-------- Supplied entries --------

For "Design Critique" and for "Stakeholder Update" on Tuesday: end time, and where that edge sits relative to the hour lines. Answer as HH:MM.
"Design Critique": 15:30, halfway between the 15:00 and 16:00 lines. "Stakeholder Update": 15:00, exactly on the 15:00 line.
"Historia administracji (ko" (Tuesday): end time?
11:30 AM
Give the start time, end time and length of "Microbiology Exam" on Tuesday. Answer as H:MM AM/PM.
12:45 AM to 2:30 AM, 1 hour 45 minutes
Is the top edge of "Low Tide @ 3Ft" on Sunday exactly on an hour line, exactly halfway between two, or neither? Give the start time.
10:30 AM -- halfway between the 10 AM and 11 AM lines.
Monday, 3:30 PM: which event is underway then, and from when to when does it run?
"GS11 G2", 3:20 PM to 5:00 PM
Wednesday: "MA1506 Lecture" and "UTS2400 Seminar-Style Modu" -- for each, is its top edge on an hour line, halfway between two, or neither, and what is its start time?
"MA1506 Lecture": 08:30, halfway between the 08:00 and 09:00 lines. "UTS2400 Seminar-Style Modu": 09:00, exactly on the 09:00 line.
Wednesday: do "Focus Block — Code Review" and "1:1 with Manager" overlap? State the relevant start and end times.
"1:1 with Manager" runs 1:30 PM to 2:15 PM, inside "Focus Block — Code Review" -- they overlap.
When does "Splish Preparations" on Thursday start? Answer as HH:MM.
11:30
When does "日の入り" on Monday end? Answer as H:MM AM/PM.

--------

- _What is asked_: Rewrite all the lines of the listing above, changing "Tuesday" to "Friday" wherever it appears and leaving everything else unchanged.

- _Final result_:
For "Design Critique" and for "Stakeholder Update" on Friday: end time, and where that edge sits relative to the hour lines. Answer as HH:MM.
"Design Critique": 15:30, halfway between the 15:00 and 16:00 lines. "Stakeholder Update": 15:00, exactly on the 15:00 line.
"Historia administracji (ko" (Friday): end time?
11:30 AM
Give the start time, end time and length of "Microbiology Exam" on Friday. Answer as H:MM AM/PM.
12:45 AM to 2:30 AM, 1 hour 45 minutes
Is the top edge of "Low Tide @ 3Ft" on Sunday exactly on an hour line, exactly halfway between two, or neither? Give the start time.
10:30 AM -- halfway between the 10 AM and 11 AM lines.
Monday, 3:30 PM: which event is underway then, and from when to when does it run?
"GS11 G2", 3:20 PM to 5:00 PM
Wednesday: "MA1506 Lecture" and "UTS2400 Seminar-Style Modu" -- for each, is its top edge on an hour line, halfway between two, or neither, and what is its start time?
"MA1506 Lecture": 08:30, halfway between the 08:00 and 09:00 lines. "UTS2400 Seminar-Style Modu": 09:00, exactly on the 09:00 line.
Wednesday: do "Focus Block — Code Review" and "1:1 with Manager" overlap? State the relevant start and end times.
"1:1 with Manager" runs 1:30 PM to 2:15 PM, inside "Focus Block — Code Review" -- they overlap.
When does "Splish Preparations" on Thursday start? Answer as HH:MM.
11:30
When does "日の入り" on Monday end? Answer as H:MM AM/PM.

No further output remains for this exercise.